Eucalyptus laevis
- Conservation status: Least Concern (IUCN 3.1)

Scientific classification
- Kingdom: Plantae
- Clade: Tracheophytes
- Clade: Angiosperms
- Clade: Eudicots
- Clade: Rosids
- Order: Myrtales
- Family: Myrtaceae
- Genus: Eucalyptus
- Species: E. laevis
- Binomial name: Eucalyptus laevis L.A.S.Johnson & K.D.Hill

= Eucalyptus laevis =

- Genus: Eucalyptus
- Species: laevis
- Authority: L.A.S.Johnson & K.D.Hill
- Conservation status: LC

Species of eucalyptus

Eucalyptus laevis is a species of mallee or tree that is endemic to Western Australia. It has thin, rough, fibrous or flaky bark on the trunk, smooth bark above. Its adult leaves are linear to narrow lance-shaped, the flower buds are arranged in groups of between seven and eleven, the flowers are white and the fruit is cylindrical to barrel-shaped.

==Description==
Eucalyptus laevis is a mallee that typically grows to a height of 3-6 m or a tree to 10 m, and it forms a lignotuber. It has thin, rough, fibrous or flaky bark on at least part of the trunk, sometimes also the larger branches, smooth bark above. Young plants and coppice regrowth have stems that are more or less square in cross-section and leaves that are bluish grey, 65-90 mm long and 9-20 mm wide. Adult leaves are the same glossy green on both sides, linear to narrow lance-shaped, 65-105 mm long and 5-10 mm wide on a petiole 8-15 mm long. The flower buds are arranged in leaf axils in groups of between seven and eleven on an unbranched peduncle 9-17 mm long, the individual buds on pedicels 3-5 mm long. Mature buds are oval 6-7 mm long and about 4 mm wide with a conical or rounded operculum. Flowering has been observed in January and the flowers are white. The fruit is a woody cylindrical to barrel-shaped capsule 5-8 mm long and 4-6 mm wide with the valves near rim level or below it.

==Taxonomy and naming==
Eucalyptus laevis was first formally described in 2001 by Lawrie Johnson and Ken Hill from a specimen collected near Norseman and the description was published in the journal Nuytsia. The specific epithet (laevis) is variant of a Latin word meaning 'smooth' or 'free from unevenness', referring to the flower buds.
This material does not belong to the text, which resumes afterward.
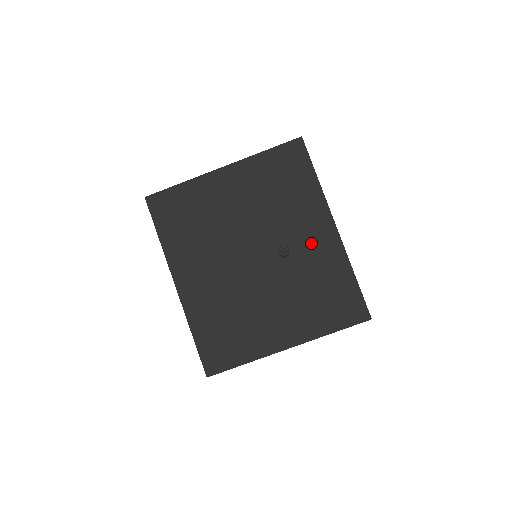
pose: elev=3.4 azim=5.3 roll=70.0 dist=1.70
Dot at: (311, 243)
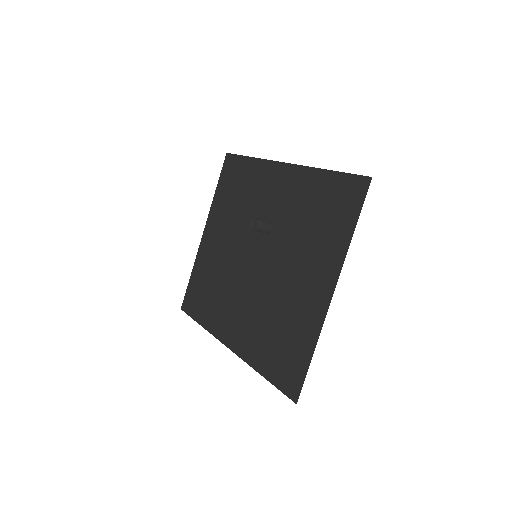
Dot at: (280, 196)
==Distribution and habitat==
This eucalypt grows in woodland on heavy calcareous loams in flat country between Norseman and Balladonia.

==Conservation status==
It is listed as a least concern species with the International Union for the Conservation of Nature and is known to have over 2,000 individual trees in the native range occupying an area of 164 km2 although the population is severely fragmented.